Действительно, напыщенная юношеская поэма «Девушка и Смерть» напоминает, вопреки воле автора, не столько «байроническую мистерию» (Дмитрий Быков), направленную против пессимистической философии поздних романтиков и ранних символистов, сколько фольклоризированную эротическую conte, замешанную на «восточном пестром слоге» «Песни песней» и ее подражателей в России (от кн. Дм. Горчакова и Пушкина[402] до Тургенева и Куприна) и в какой-то степени «гафизо-саадического» Фета и его последователей[403]. Эта простая и откровенная эротика и вызвала, как мы полагаем, соответствующий жеребячий восторг верхушки партии, нашедший отражение как в резолюции ее вождя (благодарность за доставленное удовольствие), так и в холуйском комментарии «малообразованного» и «более чем» согласного со сталинской оценкой Ворошилова, признавшегося в классовой любви к М. Горькому, «который духовно определил наше поступательное движение». (Здесь надо добавить, что сама проблема единства любви и смерти относилась к числу волновавших Сталина, о чем свидетельствуют его пометы в экземпляре «Братьев Карамазовых» из личной библиотеки: «Любовь деятельная сравнительно с мечтательной есть дело жестокое и устрашающее»; и еще: «Любовь деятельная — это работа и выдержка»[404].)

Всеволод Иванов (опять же со слов его сына) вспоминал, что автор «Девушки и Смерти» чувствовал себя обиженным. В сталинском отклике, по мнению Дмитрия Быкова, Горького «оскорбило не только слово „штука“ (впрочем, нашел кому читать драматическую поэму о любви!), но сравнение с Гёте, к „Фаусту“ которого наивное сочинение Пешкова не имеет никакого отношения, но выглядит на его фоне совершенно пигмейским»[405]. Но была ли обида?
#####
Ваше задание: Пожалуйста, повторите дословно отрывок из текста о поэме «Девушка и Смерть», который начинается со слов «Всеволод Иванов (опять» и заканчивается словами «была ли обида?».

Фрагмент данных:
#####
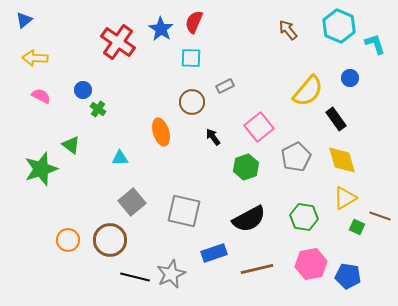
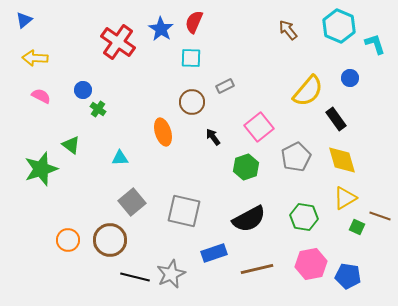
orange ellipse at (161, 132): moved 2 px right
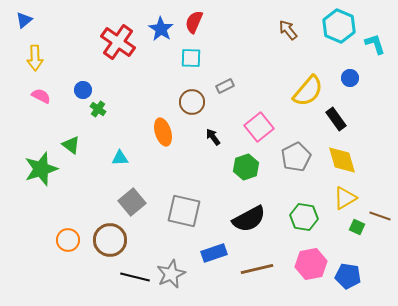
yellow arrow at (35, 58): rotated 95 degrees counterclockwise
#####
Результат упражнения:
Всеволод Иванов (опять же со слов его сына) вспоминал, что автор «Девушки и Смерти» чувствовал себя обиженным. В сталинском отклике, по мнению Дмитрия Быкова, Горького «оскорбило не только слово „штука“ (впрочем, нашел кому читать драматическую поэму о любви!), но сравнение с Гёте, к „Фаусту“ которого наивное сочинение Пешкова не имеет никакого отношения, но выглядит на его фоне совершенно пигмейским»[405]. Но была ли обида?